#### Challenge 1
For the passage on the HSK below, decide whether each statement agrees with it: (a) the HSK can be taken in Taiwan; (b) development of the HSK began in 1984 at Beijing Language and Culture University; (c) on a paper-based exam, the writing assignments must be written in simplified characters. Answer yes or no for each, quoting the deciding words of the passage.
#### Challenge 2
Please recast the paragraph of the passage on the HSK that begins "The HSK is administered solely in Mandarin" as a short list, keeping its main facts.
#### Challenge 3
Carry the passage on the HSK further, starting after its final sentence.
+++ Document segment +++
The Hanyu Shuiping Kaoshi (HSK; ), translated as the Chinese Proficiency Test, is the standardized test of Standard Chinese (a type of Mandarin Chinese) language proficiency of Mainland China for non-native speakers such as foreign students and overseas Chinese. The test is administered by Hanban, an agency of the Ministry of Education of the People's Republic of China.

The test cannot be taken in Taiwan, where only Taiwan's TOCFL exam can be taken. In turn, the TOCFL exam is not available in Mainland China.

Background 
Development of the HSK test began in 1984 at Beijing Language and Culture University, and was officially made a national standardized test in 1992. By 2005, over 120 countries had participated as regular host sites and the tests had been taken around 100 million times (domestic ethnic minority candidates included). In 2011, Beijing International Chinese College became the first HSK testing center to conduct the HSK test online.

The HSK test is analogous to the English TOEFL, and an HSK certificate is valid without any limitation in China. The test aims to be a certificate of language proficiency for higher educational and professional purposes. It is not uncommon to refer to a standard or level of proficiency by the HSK level number, or score. For example, a job description might ask for foreign applicants with "HSK5 or better."

The HSK is administered solely in Mandarin and in simplified Chinese characters; however, if the exam is paper-based, the test-taker can choose to write the writing assignments in simplified or in traditional characters, at their discretion. The test can be either paper-based or Internet-based, depending on what the specific test center offers. With an Internet-based test, the writing part with characters (from HSK 3 on) is subjectively and slightly easier, as one types the pinyin and selects the right character from the list, while with a paper-based test, one must remember the characters, their strokes and their order, and write them out.

Test takers with outstanding results can win a scholarship for short-term language study in China.
+++ Listing +++
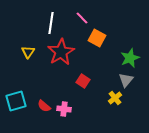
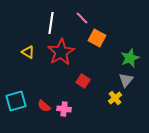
yellow triangle: rotated 32 degrees counterclockwise
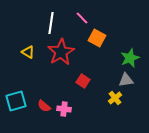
gray triangle: rotated 42 degrees clockwise
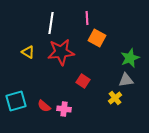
pink line: moved 5 px right; rotated 40 degrees clockwise
red star: rotated 24 degrees clockwise
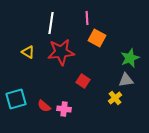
cyan square: moved 2 px up
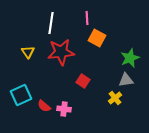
yellow triangle: rotated 24 degrees clockwise
cyan square: moved 5 px right, 4 px up; rotated 10 degrees counterclockwise
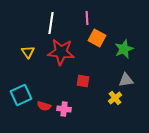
red star: rotated 12 degrees clockwise
green star: moved 6 px left, 9 px up
red square: rotated 24 degrees counterclockwise
red semicircle: rotated 24 degrees counterclockwise
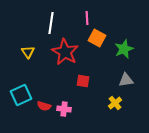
red star: moved 4 px right; rotated 24 degrees clockwise
yellow cross: moved 5 px down
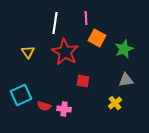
pink line: moved 1 px left
white line: moved 4 px right
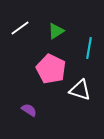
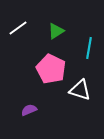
white line: moved 2 px left
purple semicircle: rotated 56 degrees counterclockwise
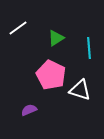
green triangle: moved 7 px down
cyan line: rotated 15 degrees counterclockwise
pink pentagon: moved 6 px down
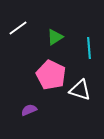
green triangle: moved 1 px left, 1 px up
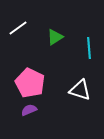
pink pentagon: moved 21 px left, 8 px down
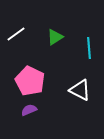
white line: moved 2 px left, 6 px down
pink pentagon: moved 2 px up
white triangle: rotated 10 degrees clockwise
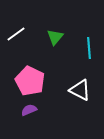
green triangle: rotated 18 degrees counterclockwise
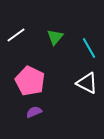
white line: moved 1 px down
cyan line: rotated 25 degrees counterclockwise
white triangle: moved 7 px right, 7 px up
purple semicircle: moved 5 px right, 2 px down
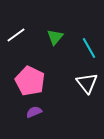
white triangle: rotated 25 degrees clockwise
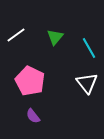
purple semicircle: moved 1 px left, 4 px down; rotated 105 degrees counterclockwise
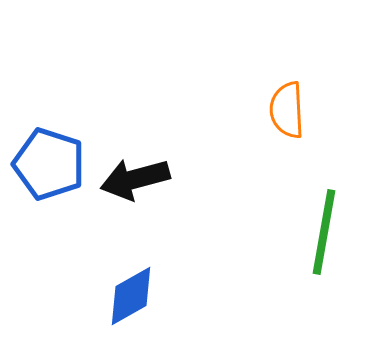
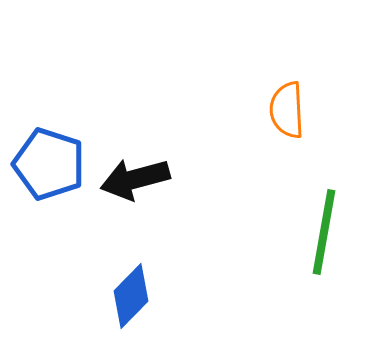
blue diamond: rotated 16 degrees counterclockwise
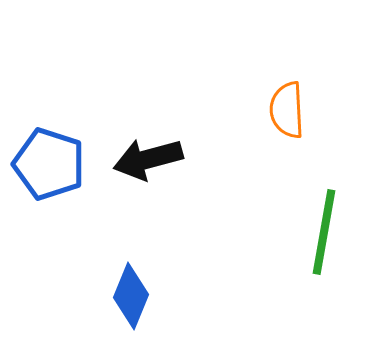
black arrow: moved 13 px right, 20 px up
blue diamond: rotated 22 degrees counterclockwise
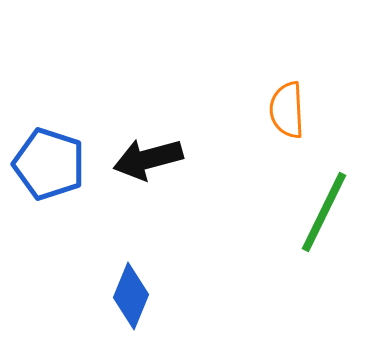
green line: moved 20 px up; rotated 16 degrees clockwise
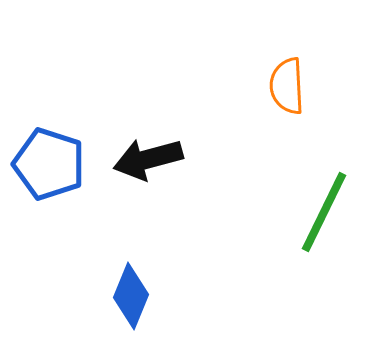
orange semicircle: moved 24 px up
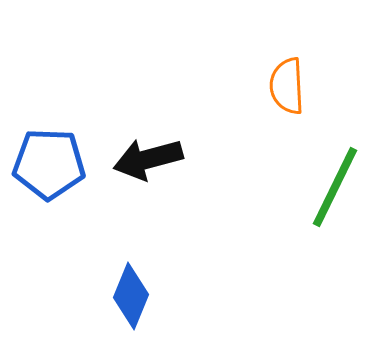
blue pentagon: rotated 16 degrees counterclockwise
green line: moved 11 px right, 25 px up
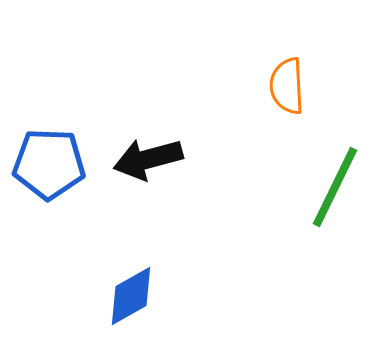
blue diamond: rotated 38 degrees clockwise
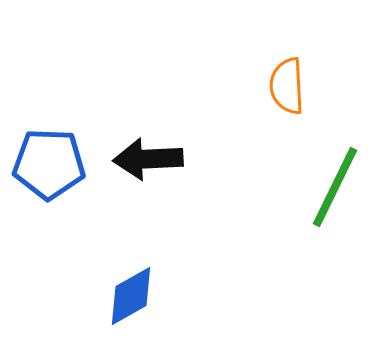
black arrow: rotated 12 degrees clockwise
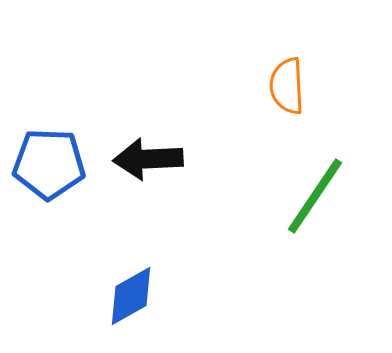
green line: moved 20 px left, 9 px down; rotated 8 degrees clockwise
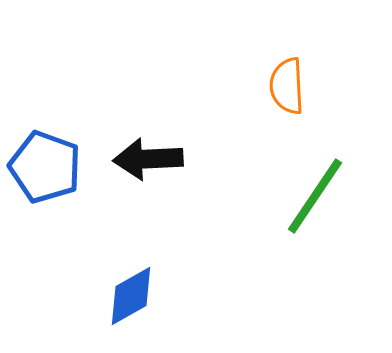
blue pentagon: moved 4 px left, 3 px down; rotated 18 degrees clockwise
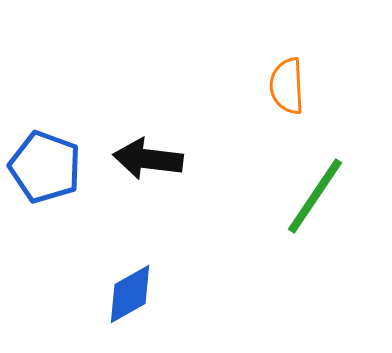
black arrow: rotated 10 degrees clockwise
blue diamond: moved 1 px left, 2 px up
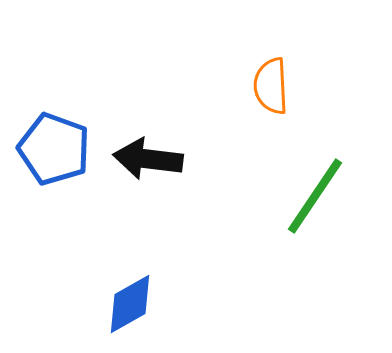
orange semicircle: moved 16 px left
blue pentagon: moved 9 px right, 18 px up
blue diamond: moved 10 px down
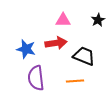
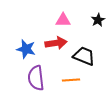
orange line: moved 4 px left, 1 px up
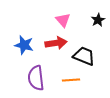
pink triangle: rotated 49 degrees clockwise
blue star: moved 2 px left, 4 px up
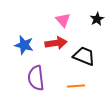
black star: moved 1 px left, 1 px up
orange line: moved 5 px right, 6 px down
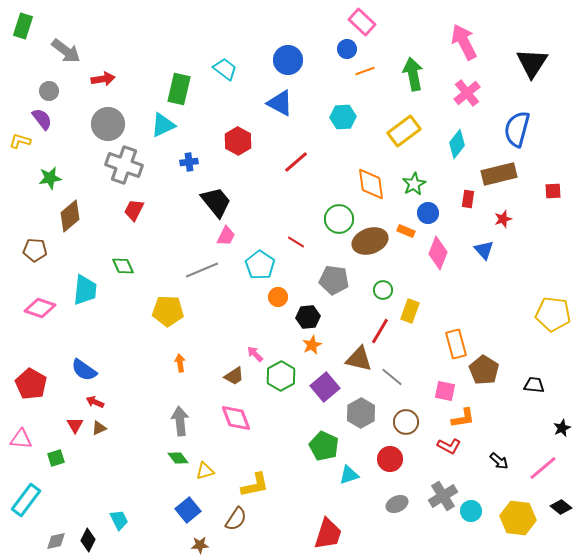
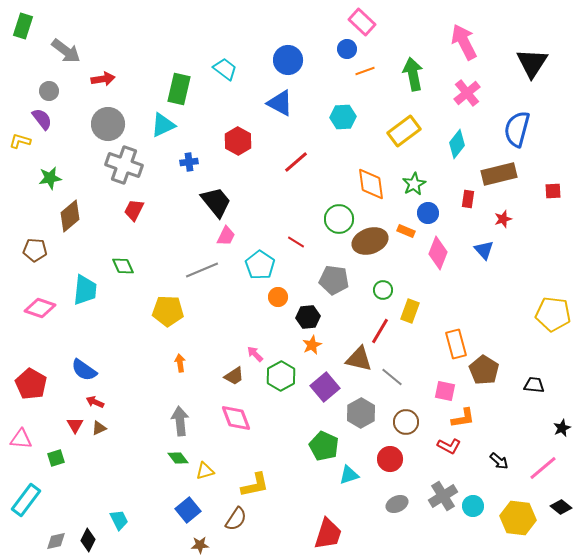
cyan circle at (471, 511): moved 2 px right, 5 px up
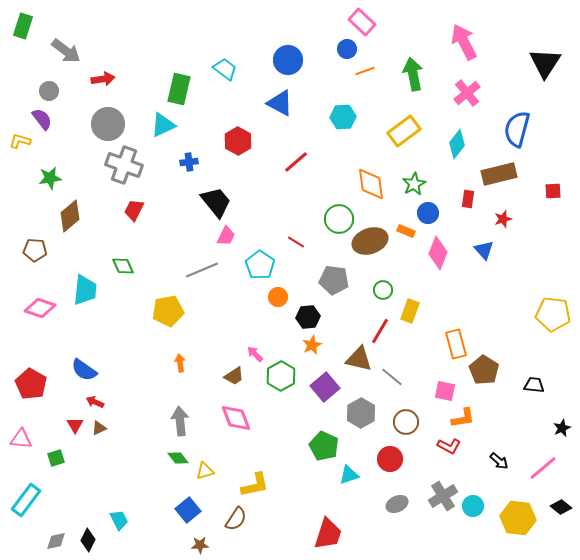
+++
#### Final answer 1
(a) No: "The test cannot be taken in Taiwan, where only Taiwan's TOCFL exam can be taken."
(b) Yes: "Development of the HSK test began in 1984 at Beijing Language and Culture University"
(c) No: "the test-taker can choose to write the writing assignments in simplified or in traditional characters, at their discretion"

#### Final answer 2
- The HSK is given only in Mandarin and in simplified Chinese characters.
- On a paper-based exam, test-takers may write the writing assignments in simplified or traditional characters.
- The test is paper-based or Internet-based, depending on what the test center offers.
- From HSK 3 on, the Internet-based writing part is subjectively and slightly easier, since one types pinyin and picks the right character from a list.
- The paper-based writing part requires remembering the characters, their strokes and stroke order, and writing them out.

#### Final answer 3
Structure

From 2021 
In 2020, an internal Chinese academic paper discussed that the Chinese Proficiency Standards would undergo a change: a hybrid paradigm of "Three Stages and Nine Levels" characterized by all-in-one integration. The Ministry of Education of the People's Republic of China announced further details regarding HSK 3.0 on April 1, 2021. Among the information shared was a wordlist for each individual stage, and a date for the introduction of the new test—July 1, 2021. As of April 2022 no HSK 3.0 tests have been rolled out and only a single preparation book for the basic levels has been published, additionally the HSK 2.0 test format is still in use. An update on the official HSK website suggests, that the April 2021 date only signified the start date for the conception of the new HSK 3.0. New practice materials for the intermediate and advanced levels are expected to be released in the third or fourth quarter of 2022. One of the main problems with the current HSK test is that it does not follow the Common European Framework of Reference for Languages (CETR). For example, HSK 6 was nowhere close to Near Native C2 in English, and so on.

The new test is meant to follow the latest research in the field of language studies and testing. The basic levels (roughly corresponding to CEFR A1/A2) should test from 500 to 2245 words, the intermediate levels (roughly corresponding to CEFR B1/B2) from 3245 to 5456 words, the advanced levels (roughly corresponding to CEFR C1/C2) from about 6000 to 11000 words.

The intermediate levels should test the ability to understand slightly modified authentic materials or authentic materials written/spoken in a clear manner and intended for educated mother tongue speakers: materials concerning everyday topics, simple articles, simple commentaries and critiques found in newspapers and magazines.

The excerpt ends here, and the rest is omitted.